Records shown:
-- Opening Marker --

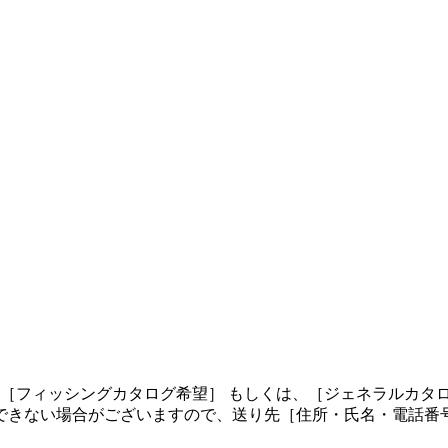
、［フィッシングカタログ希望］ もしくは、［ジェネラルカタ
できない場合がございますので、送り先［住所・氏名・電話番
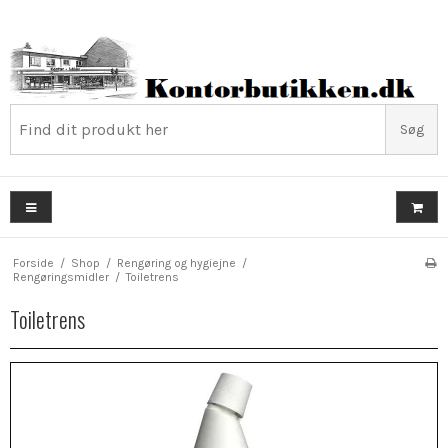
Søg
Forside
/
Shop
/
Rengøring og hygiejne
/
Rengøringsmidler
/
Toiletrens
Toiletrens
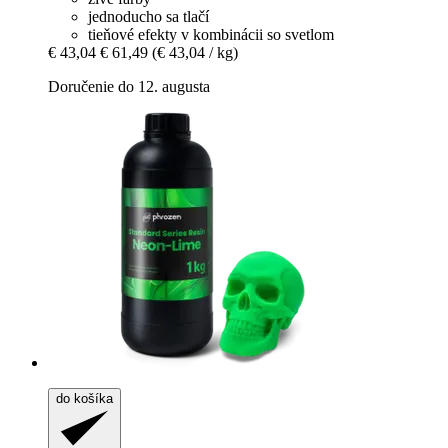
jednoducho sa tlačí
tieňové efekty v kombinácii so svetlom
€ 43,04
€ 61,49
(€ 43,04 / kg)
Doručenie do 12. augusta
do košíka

-- Closing Marker --
-- Opening Marker --

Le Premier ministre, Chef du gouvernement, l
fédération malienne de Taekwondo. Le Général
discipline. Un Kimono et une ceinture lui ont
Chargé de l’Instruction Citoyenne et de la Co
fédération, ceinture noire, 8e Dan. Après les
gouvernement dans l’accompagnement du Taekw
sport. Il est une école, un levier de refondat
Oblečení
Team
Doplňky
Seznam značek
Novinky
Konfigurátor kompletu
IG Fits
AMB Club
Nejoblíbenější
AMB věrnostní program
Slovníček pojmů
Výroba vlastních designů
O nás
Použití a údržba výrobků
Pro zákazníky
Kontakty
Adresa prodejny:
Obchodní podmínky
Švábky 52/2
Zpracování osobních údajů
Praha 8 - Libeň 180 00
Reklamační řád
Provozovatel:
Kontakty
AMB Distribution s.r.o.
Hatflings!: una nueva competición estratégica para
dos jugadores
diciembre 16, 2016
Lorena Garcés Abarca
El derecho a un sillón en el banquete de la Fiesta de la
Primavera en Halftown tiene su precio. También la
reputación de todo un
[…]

-- Closing Marker --

Work task: Write out everything in the listing from the line containing "Le Premier ministre, Chef du gouvernement, l" down to the line containing "Použití a údržba výrobků", word for word and including both of those lines.

Answer space:
Le Premier ministre, Chef du gouvernement, l
fédération malienne de Taekwondo. Le Général
discipline. Un Kimono et une ceinture lui ont
Chargé de l’Instruction Citoyenne et de la Co
fédération, ceinture noire, 8e Dan. Après les
gouvernement dans l’accompagnement du Taekw
sport. Il est une école, un levier de refondat
Oblečení
Team
Doplňky
Seznam značek
Novinky
Konfigurátor kompletu
IG Fits
AMB Club
Nejoblíbenější
AMB věrnostní program
Slovníček pojmů
Výroba vlastních designů
O nás
Použití a údržba výrobků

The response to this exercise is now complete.